We are also interested in the role of transcription activation domains of FNR in the global control of gene expression. In particular, we are studying the protein determinants that facilitate FNR's interaction with RNA polymerase. In addition, we have identified new members of the FNR regulon from global gene expression studies in collaboration with Dr. Fred Blattner (Genetics). FNR homologs are found in a variety of bacteria, including many pathogenic bacteria, where they play a key role in the metabolic adaptation to an anaerobic lifestyle. Thus, our analysis of E. coli FNR will continue to provide key insights into conserved global regulatory mechanisms for sensing and adapting to changes in oxygen tension that are used by a wide variety of bacteria.

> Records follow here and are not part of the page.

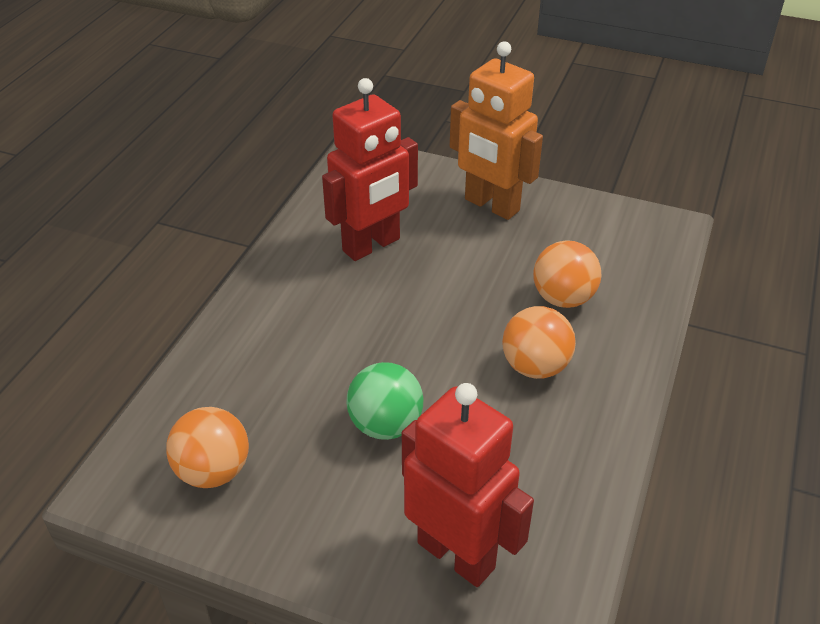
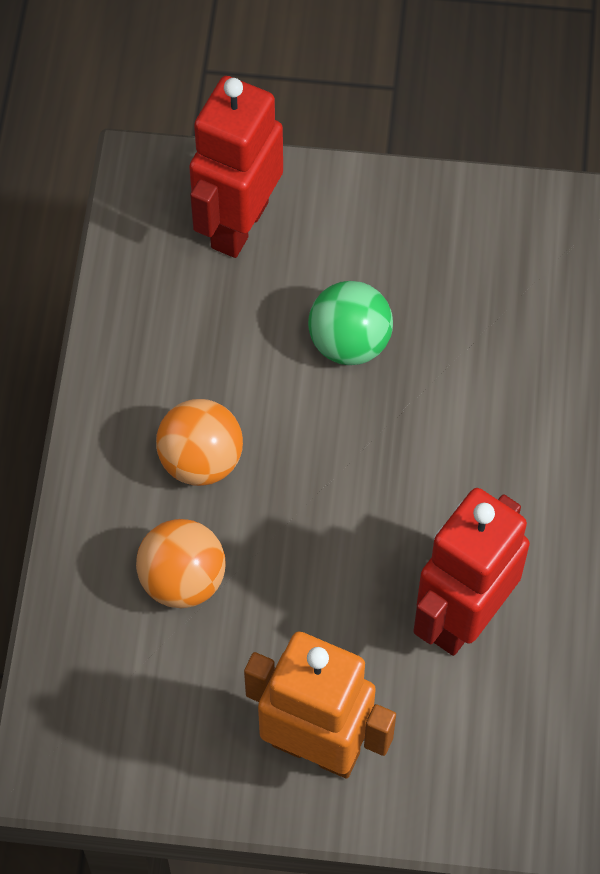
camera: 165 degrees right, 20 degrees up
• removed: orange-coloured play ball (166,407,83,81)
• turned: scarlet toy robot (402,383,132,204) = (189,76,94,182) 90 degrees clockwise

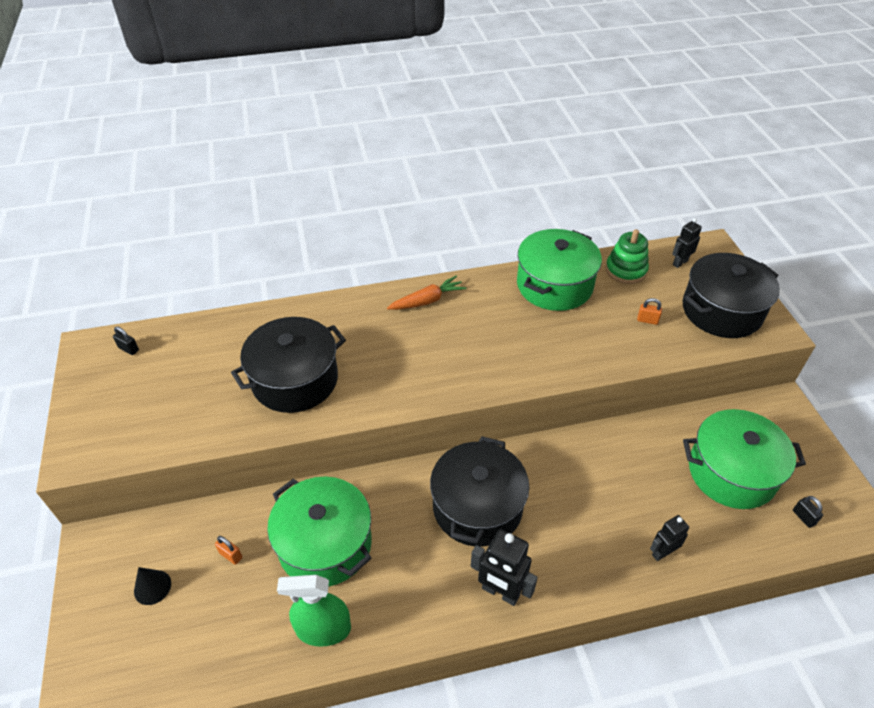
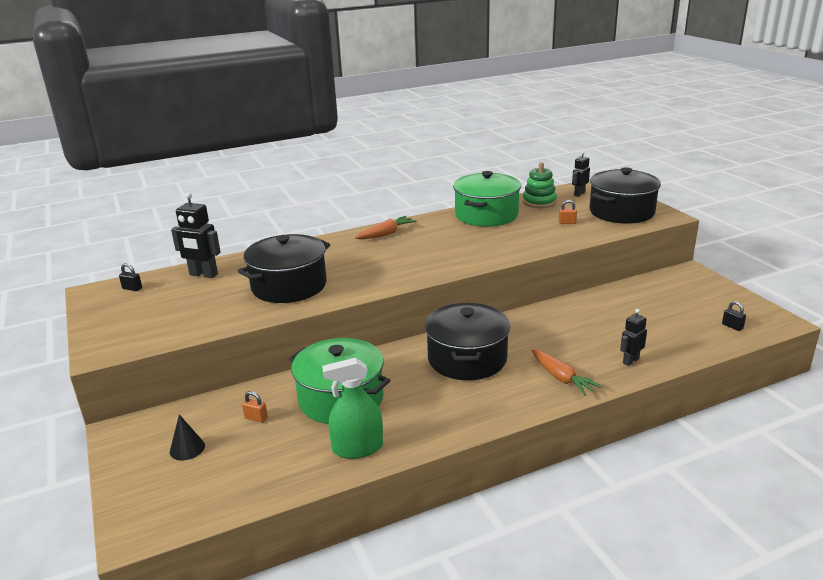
camera: 10 degrees left, 20 degrees down
• removed: emerald stockpot (683,409,123,100)
• added: orange-coloured root vegetable (531,349,71,47)
• moved: ebony toy robot (471,529,67,77) to (171,192,50,86)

IscR: a negative regulator of Fe-S cluster biosynthesis
IscR, a newly discovered repressor of the Isc Fe-S cluster biogenesis genes, is regulated by cluster synthesis. We found that the genes encoding proteins facilitating Fe-S cluster biogenesis (IscS, IscU, IscA, Hsc66, Hsc20, and ferredoxin) are repressed by IscR through a novel autoregulatory mechanism. IscS, IscU, IscA, Hsc66, Hsc20, and ferredoxin are conserved in organisms from bacteria to humans, and in many bacteria, the genes are organized in an operon, iscSUAhscBAfdx.
Our studies show that expression of these genes is controlled by a negative feedback loop mediated through IscR. IscR is encoded by a gene located immediately upstream of iscS and we found that it contains a [2Fe-2S] cluster. The repression function of IscR appears dependent on the Fe-S cluster assembly proteins, providing a mechanism by which the Fe-S cluster assembly can be coupled to cellular requirements for synthesis or repair of Fe-S proteins. Current work is focused on elucidating the mechanism of IscR repression, and studying how the activity of this protein is modulated. In addition, we are carrying our global gene expression studies to determine what other genes are coordinated by these Fe-S regulatory proteins.